Self-Determination and the Education of Students with Disabilities.
ERIC Identifier: ED470036 Publication Date: 2002-09-00 Author: Wehmeyer, Michael
Source: ERIC Clearinghouse on Disabilities and Gifted Education Reston VA
Self-determination skills enable individuals to assume greater responsibility and control. Moreover, when people with disabilities take responsibility for planning and decision-making, others change their views and expectations of them. Students with disabilities have emphasized that having control over their lives is important to their self-esteem and self-worth.
Self-determined people are goal oriented and apply a combination of skills, knowledge, and beliefs that enable them to engage in goal-directed, self-regulated, autonomous behavior and actions. This involves asserting presence, making his or her needs known, evaluating progress toward meeting goals, adjusting performance, and creating unique approaches to solve problems. An understanding of one’s strengths and limitations, together with a belief of oneself as capable and effective are essential to self-determination.
Incorporating Self-Determination Skills at Every Stage
Provide opportunities for students to make choices, teaching them that they can exert control and that most choices have limited options.
Promote early problem-solving skills by encouraging students to think aloud as they address simple problems.
Provide feedback regarding the outcomes of their choices to begin to teach students to link choices and consequences.
Teach students to evaluate their work in comparison to a standard to lay the foundation for self-management skills.
Late Elementary and Middle School
Teach them to weigh the pros and cons of each option to make simple decisions, and to examine the outcomes of past decisions.
Coach them in setting and committing to goals, including identifying steps to achieve goals and obtaining support to monitor progress.
Encourage them to evaluate task performance and reflect on ways to improve and enhance performance.
Junior High and High School
Encourage students to make decisions that affect their day-to-day activities, including academic goals and schedules.
Emphasize the link between set goals and the daily decisions they make, and teach them to break long-term goals into short-term objectives.
Promote active involvement in educational planning and decision-making.
Transition planning provides a powerful context in which to both teach and practice skills like goal setting, problem solving, effective communication and listening skills, assertiveness and self-advocacy, and decision-making.
Teach students to direct their own learning.
Students with disabilities can learn and use strategies like self-instruction, self-monitoring, and self-evaluation, and antecedent cue regulation to learn reading or math skills, or to improve in vocational education and independent living.
Communicate high expectations and emphasize student strengths.
Communicating high expectations to students can promote self-determination.

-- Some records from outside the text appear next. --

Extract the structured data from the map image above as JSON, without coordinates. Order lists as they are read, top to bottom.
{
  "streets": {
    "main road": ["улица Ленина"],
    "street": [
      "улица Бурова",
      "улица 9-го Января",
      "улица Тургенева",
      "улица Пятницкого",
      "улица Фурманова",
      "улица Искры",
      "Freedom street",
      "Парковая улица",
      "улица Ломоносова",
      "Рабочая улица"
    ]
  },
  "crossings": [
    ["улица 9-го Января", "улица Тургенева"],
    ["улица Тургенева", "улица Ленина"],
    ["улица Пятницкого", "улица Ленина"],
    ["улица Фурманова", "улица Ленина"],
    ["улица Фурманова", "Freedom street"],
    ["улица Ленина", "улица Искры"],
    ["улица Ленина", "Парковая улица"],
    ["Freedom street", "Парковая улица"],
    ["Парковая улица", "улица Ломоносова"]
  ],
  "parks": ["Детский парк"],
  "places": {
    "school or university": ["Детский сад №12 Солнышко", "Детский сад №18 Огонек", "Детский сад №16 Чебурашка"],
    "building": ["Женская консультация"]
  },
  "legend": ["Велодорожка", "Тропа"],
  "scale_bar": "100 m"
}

Students with disabilities are often all too aware of what they cannot do, and they often are not as aware of their unique strengths and abilities.

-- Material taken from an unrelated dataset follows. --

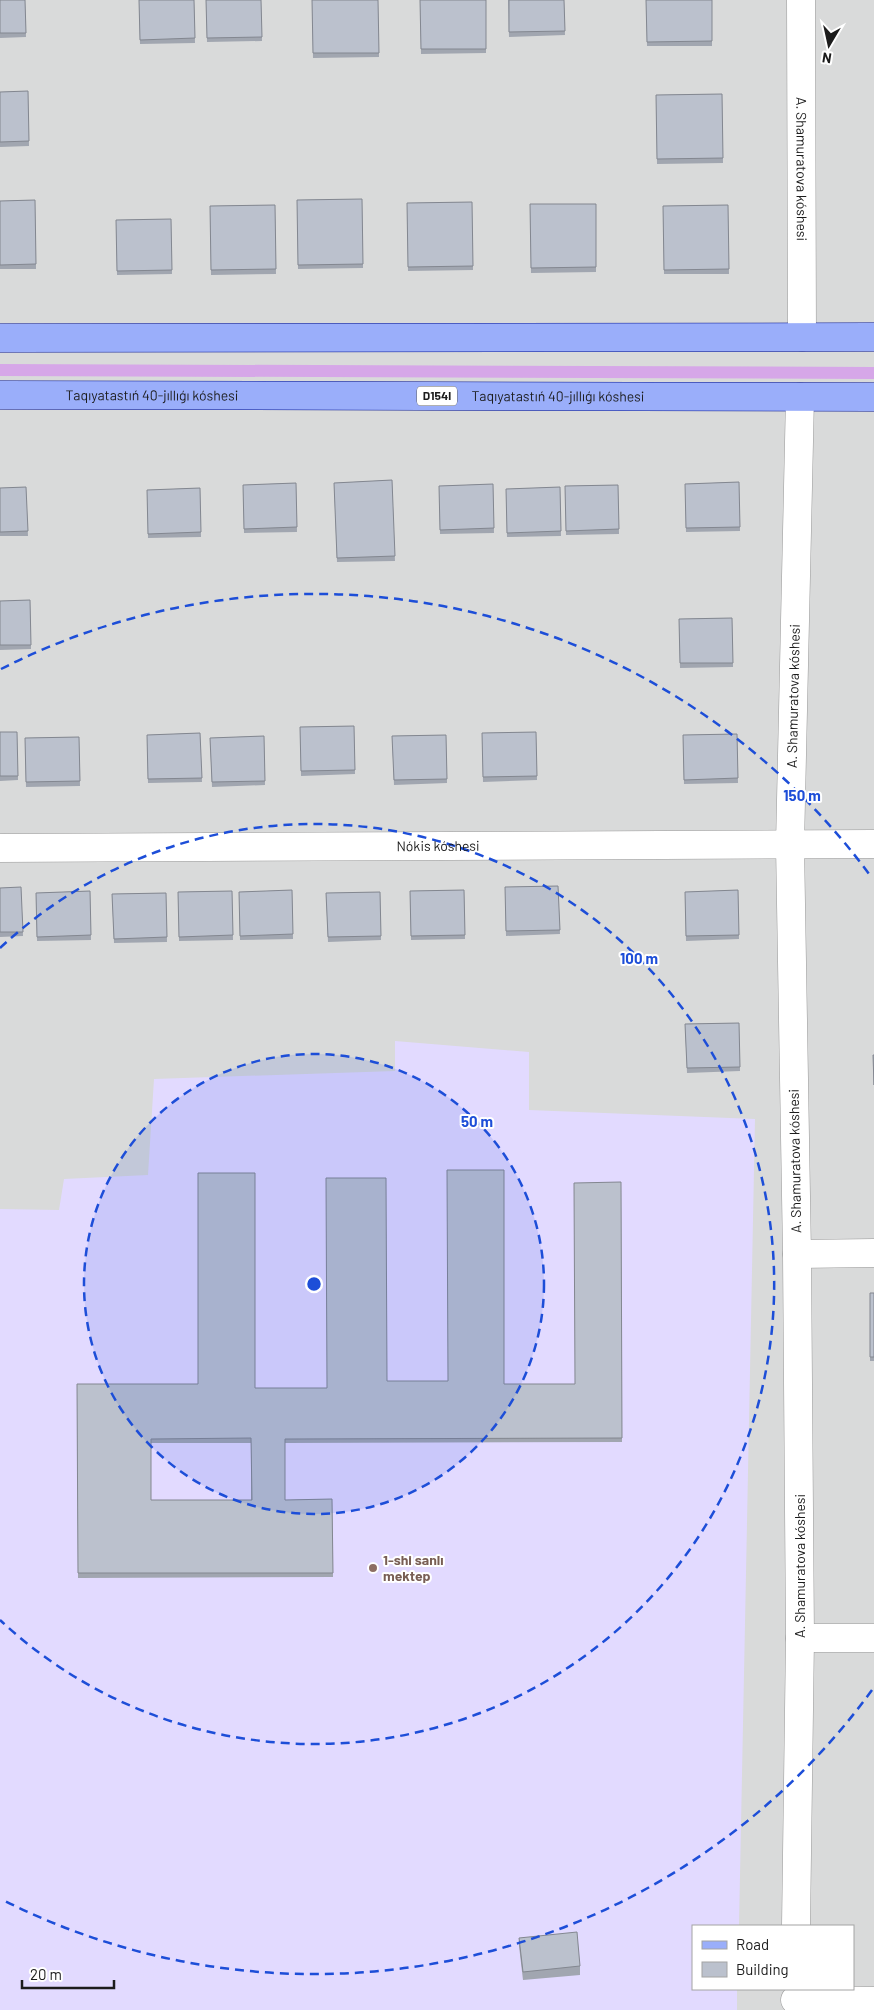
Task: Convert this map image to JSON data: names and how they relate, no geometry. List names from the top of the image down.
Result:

Promote active problem solving and choice opportunities.
Students learn to solve problems in classrooms that value diversity in opinion and expression and create a ‘safe’ place for students to learn from mistakes. Such learning communities emphasize collaborative efforts and enable students to make choices about when, where, and how they learn.
Partner with parents and students to ensure meaningful involvement.
Self-determination activities must be practiced at home as well as in school. Parents are a student’s first and longest lasting teachers, and it is important to ensure the meaningful collaboration of teachers, family, and students in educational planning and decision making.